[computer-go] 9x9 games wanted and the next big challenge
alain Baeckeroot
alain.baeckeroot at laposte.net
Sun Jul 8 04:16:17 PDT 2007
Le dimanche 8 juillet 2007 11:51, chrilly a écrit :
> If it would be really a big challenge, there would be some money.
There was a computer challenge with 1 million dollar prize during
many years, for a program abble to beat one professional choosen by the
sponsor. I don't know if it is still valid offer.
> In chess
> nowadays there is also no money. But once it was a good business and there
> was some considerable money for Deep Blue and on a smaller scale also for
> Hydra, there was Don's project at MIT, one got a big Cray for Cray-Blitz,
> Ken Thompson build a chess engine....
> Its like some hobbyst engineers and hobby-pilots would try to fly to the
> moon.
Titanic was build by professionals, and Noah's arch by an amateur ;-)
(Kon Tiki is a more recent and scientific exemple of incredible amateurish
success)
> Its probably only good for to write some academic papers. In this case its
> even an advantage that everything is so amateuristic. The general level is
> low and one can be the one-eyed king under blind ones.

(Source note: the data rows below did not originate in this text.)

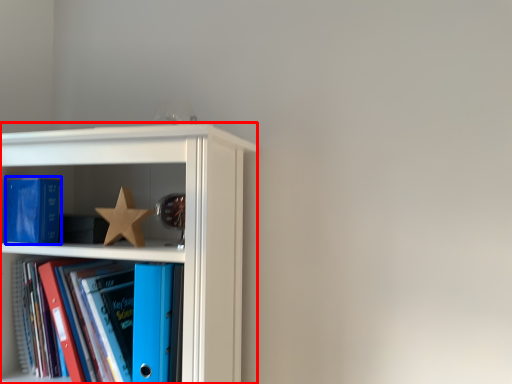
Question: Which object appears farthest to the camera in this image, shelf (highlighted by a red box) or paperback book (highlighted by a blue box)?

Choices:
 (A) shelf
 (B) paperback book

Answer: (B)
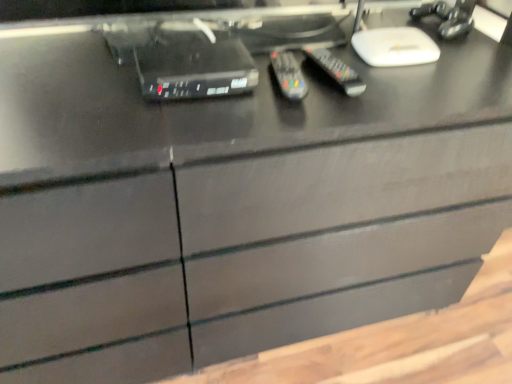
At what (x,y) coordinates should I click in order to perform the action: click on free space behind black plastic remote at center, acting as the first control starting from the right. Please return your answer as a coordinate pair (x, y). Looking at the image, I should click on (336, 41).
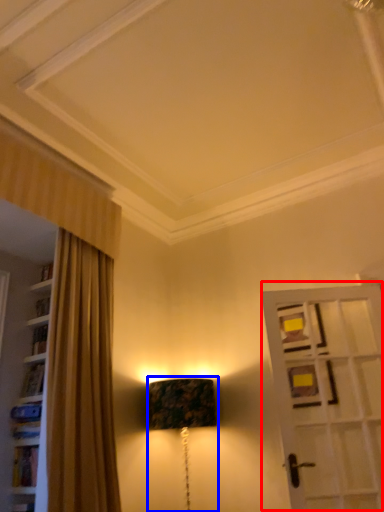
Question: Which point is closer to the camera, door (highlighted by a red box) or table lamp (highlighted by a blue box)?

Choices:
 (A) door
 (B) table lamp

Answer: (A)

If i remeber, last year you said something like "As a professional
programmer, i don't want to ruin my reputation with a poor go program" :-)
And the state of the art is: go programs are just dumb on 19x19, lots
of research are needed, but more engeneering power would probably do nothing.
>
> Its clear to me that things are as they are in the West. Go is played only
> by a small freak community. But if it is so important in China/Korea/Japan
> why is'nt there something like Fritz and ChessBase? Or does it exist and we
> are living in a completly other Go-world?
Some dozens of 9x9 pro games are at http://gobase.org/9x9/
There are databases of nearly 50000 pro games on 19X19, this should be good
enough for some years in computer go. 9x9 is a teaching tool, or a fun tactical
exercice, but it is not Go because of lack of strategy.